In second-degree AV block, some but not all SA nodal impulses are conducted to the ventricles. In type I second-degree block (Figure 19-29), the PR intervals gradually lengthen until a QRS complex fails to appear after the P wave (nonconducted P wave). Following the nonconducted P wave, the PR interval is shorter, only to lengthen progressively again until another P wave fails to conduct to the ventricles. This type of second-degree block is also known as Mobitz type I (Wenckebach) block.6 Type II second-degree block, also called Mobitz type II block, is characterized by constant PR intervals but with various conduction ratios. For example, there may be only four QRS complexes for every five P waves (5:4 conduction ratio), or there may be one QRS for every two P waves (2:1 conduction ratio). In both types of second-degree blocks, QRS complexes are normal.

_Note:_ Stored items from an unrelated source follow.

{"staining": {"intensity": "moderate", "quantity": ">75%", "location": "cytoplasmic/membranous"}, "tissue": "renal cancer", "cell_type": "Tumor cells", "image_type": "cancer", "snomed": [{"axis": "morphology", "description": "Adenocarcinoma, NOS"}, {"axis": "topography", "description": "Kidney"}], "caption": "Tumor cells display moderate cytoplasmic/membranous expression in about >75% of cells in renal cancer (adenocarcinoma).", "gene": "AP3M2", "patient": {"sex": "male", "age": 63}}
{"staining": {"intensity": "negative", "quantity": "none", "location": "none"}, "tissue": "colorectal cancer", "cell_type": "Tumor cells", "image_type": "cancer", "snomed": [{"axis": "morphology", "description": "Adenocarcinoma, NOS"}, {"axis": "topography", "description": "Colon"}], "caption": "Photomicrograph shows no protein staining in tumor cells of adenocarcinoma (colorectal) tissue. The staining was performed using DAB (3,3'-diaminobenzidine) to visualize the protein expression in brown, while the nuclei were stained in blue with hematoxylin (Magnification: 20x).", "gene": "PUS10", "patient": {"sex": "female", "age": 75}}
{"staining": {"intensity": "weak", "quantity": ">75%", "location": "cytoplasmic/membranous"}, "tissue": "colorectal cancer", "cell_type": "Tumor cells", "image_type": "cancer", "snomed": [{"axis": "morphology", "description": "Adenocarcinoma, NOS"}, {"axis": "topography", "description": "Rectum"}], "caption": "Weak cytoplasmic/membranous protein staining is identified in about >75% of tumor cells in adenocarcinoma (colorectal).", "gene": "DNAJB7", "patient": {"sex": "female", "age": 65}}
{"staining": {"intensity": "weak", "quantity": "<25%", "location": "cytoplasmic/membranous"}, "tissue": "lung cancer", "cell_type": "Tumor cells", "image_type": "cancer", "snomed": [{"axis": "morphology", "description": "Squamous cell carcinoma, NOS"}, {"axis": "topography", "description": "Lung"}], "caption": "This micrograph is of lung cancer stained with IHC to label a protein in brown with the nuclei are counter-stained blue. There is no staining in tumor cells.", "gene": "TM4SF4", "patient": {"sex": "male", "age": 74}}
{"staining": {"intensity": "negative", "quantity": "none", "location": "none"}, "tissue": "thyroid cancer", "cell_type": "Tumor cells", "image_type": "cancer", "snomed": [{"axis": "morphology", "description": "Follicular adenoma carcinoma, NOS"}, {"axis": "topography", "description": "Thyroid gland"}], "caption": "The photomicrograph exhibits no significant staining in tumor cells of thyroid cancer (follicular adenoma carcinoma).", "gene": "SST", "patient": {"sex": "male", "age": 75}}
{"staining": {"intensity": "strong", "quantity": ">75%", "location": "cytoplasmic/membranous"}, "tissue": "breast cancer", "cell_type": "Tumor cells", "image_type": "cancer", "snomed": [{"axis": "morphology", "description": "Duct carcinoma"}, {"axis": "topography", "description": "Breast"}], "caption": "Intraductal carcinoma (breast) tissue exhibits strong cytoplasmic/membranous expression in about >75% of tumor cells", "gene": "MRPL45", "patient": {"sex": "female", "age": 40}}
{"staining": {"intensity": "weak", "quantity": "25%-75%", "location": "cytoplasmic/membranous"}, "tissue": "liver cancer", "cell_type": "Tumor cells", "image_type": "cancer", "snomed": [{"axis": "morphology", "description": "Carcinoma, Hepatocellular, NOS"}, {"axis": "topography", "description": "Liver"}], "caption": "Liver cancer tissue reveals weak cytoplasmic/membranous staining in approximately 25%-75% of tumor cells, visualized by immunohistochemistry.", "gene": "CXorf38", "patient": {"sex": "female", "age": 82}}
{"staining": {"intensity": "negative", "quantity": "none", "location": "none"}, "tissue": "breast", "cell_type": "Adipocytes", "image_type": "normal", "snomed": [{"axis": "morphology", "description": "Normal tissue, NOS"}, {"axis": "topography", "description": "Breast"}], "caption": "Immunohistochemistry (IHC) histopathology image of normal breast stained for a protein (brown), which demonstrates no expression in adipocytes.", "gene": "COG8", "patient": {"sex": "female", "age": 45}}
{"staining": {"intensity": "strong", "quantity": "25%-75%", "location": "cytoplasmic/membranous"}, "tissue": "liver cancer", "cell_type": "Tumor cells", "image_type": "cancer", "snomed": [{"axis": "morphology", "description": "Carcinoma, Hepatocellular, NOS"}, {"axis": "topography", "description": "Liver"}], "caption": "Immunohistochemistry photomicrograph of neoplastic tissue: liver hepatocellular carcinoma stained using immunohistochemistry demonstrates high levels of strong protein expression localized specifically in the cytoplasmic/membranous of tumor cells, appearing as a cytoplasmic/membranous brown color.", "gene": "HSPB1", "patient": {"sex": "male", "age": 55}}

In third-degree AV block (complete heart block), no SA nodal impulses are transmitted to the ventricles (Figure 19-30). No relationship exists between P waves and QRS complexes; the atria and ventricles are electrically isolated from one another, and each establishes its own rhythm. In this situation, the ventricles must establish their own pacemaker because all SA nodal impulses are blocked. Ventricular self-pacing in this situation is called a ventricular escape rhythm, which is generally less than 40 beats per minute.6 Depending on the location of the ectopic pacemaker, the QRS complexes may appear normal or widened and bizarre. Generally, the ectopic pacemaker emerges just below the block in the AV bundle; the closer this pacemaker is to the bundle, the more stable it is in producing a reliable rhythm.6
Third-degree block may cause a significant decrease in cardiac output and blood pressure, with subsequent dizziness and fainting. In Stokes-Adams syndrome, the ventricular escape pacemaker fails to take over immediately after the onset of third-degree block. Consequently, loss of blood flow to the brain causes fainting. This condition can lead to complete ventricular asystole and death if an escape pacemaker does not eventually take over. In such instances, surgical insertion of an artificial cardiac pacemaker is necessary. Intravenous infusion of atropine (a parasympathetic blocking drug) and beta-adrenergic catecholamines also may be indicated to help reverse the conduction block while the patient waits for pacemaker insertion.6 Treatment for first-degree and second-degree blocks generally consists of withholding drugs known to slow cardiac conduction.